Il ouvrit une portière, et Percy se dépêcha d'entrer dans la voiture. Christopher me fit signe de passer devant lui, et je le remerciai d'un signe de tête. Une fois Christopher et moi dans l'automobile, Jack claqua la porte et alla s'installer à l’avant. Les sièges étaient en cuir, ce qui était très confortable. Timidement, je demandai à Christopher dans quel type de voiture nous étions.
— Tu ne le sais pas ?
Je secouai la tête négativement.
— Une Audi.
Cette marque ne me disait absolument rien.
— Oh. Eh bien, je l'aime bien.
Il sourit presque de manière arrogante.
— Qui n'aime pas les Audi ?
***
Nous arrivâmes chez les Black une vingtaine de minutes plus tard.
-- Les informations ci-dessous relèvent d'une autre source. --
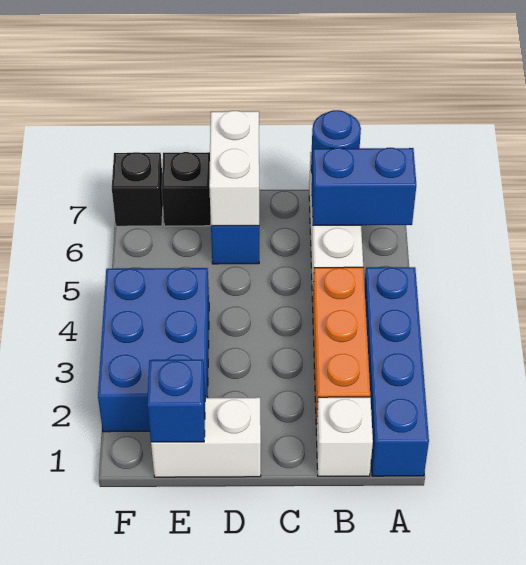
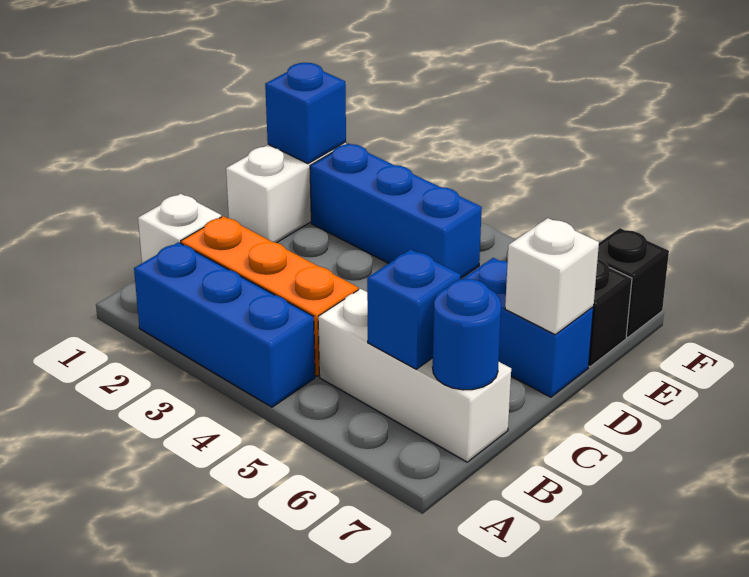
blue brick A1:A4 level 1 -> blue brick A2:A4 level 1
blue brick A6:B6 level 2 -> blue brick B6 level 2
white brick D6:D7 level 2 -> white brick D7 level 2
blue brick E2:F4 level 1 -> blue brick E2:E4 level 1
Jack arrêta la voiture devant une grille. Il baissa sa fenêtre et appuya sur une touche fixée dans le mur de pierre qui contenait sûrement le mécanisme d'ouverture. Une voix nous demanda d'attendre quelques secondes, puis la grille commença à s'ouvrir. Jack referma sa fenêtre et fit avancer la voiture sur le terrain du manoir. Des arbres cachaient la propriété, donc tout ce que je pouvais voir pour le moment était un terrain très bien entretenu. Il y avait des fleurs le long de l'allée qui nous guidait vers l'entrée.
Lorsque la voiture stoppa finalement devant un manoir de trois étages, ma mâchoire faillit se déboîter. Jamais je n'avais vu une si grande demeure. Combien étaient-ils à vivre là-dedans ? Une trentaine ? Presque toutes les pièces du deuxième étage possédaient leur propre balcon, et la façade était construite à base de bois de séquoia. Nous utilisions beaucoup ce bois pour les maisons du village à Nomeck. Le manoir était troué de fenêtres immenses, et mon inspection se termina sur la tour octogonale et le porche. Je n’avais pas assez de mots pour décrire à quel point je trouvais ce bâtiment magnifique.
— Tu viens ? me demanda Christopher en me tendant la main pour m'aider à sortir de la voiture.
Je la pris contre mon gré et le suivis à l'extérieur.
— Impressionnante, n'est-ce pas ? demanda Percy
Je ne dis rien, le laissant deviner mes pensées. Jack referma la portière, nous salua et partit avec la voiture. Nous empruntâmes un petit pont qui passait par-dessus un ruisseau et montâmes des escaliers de pavés pour arriver devant la porte d'entrée. Christopher s'apprêtait à cogner lorsque la porte s'ouvrit brusquement. Un homme aux yeux verts et aux cheveux noirs parsemés de blanc nous fit face. Ces yeux, la couleur de ces cheveux, je les aurais reconnus entre mille, que ce soit sous forme humaine ou sous forme de loup.
C'était le meurtrier de mes parents.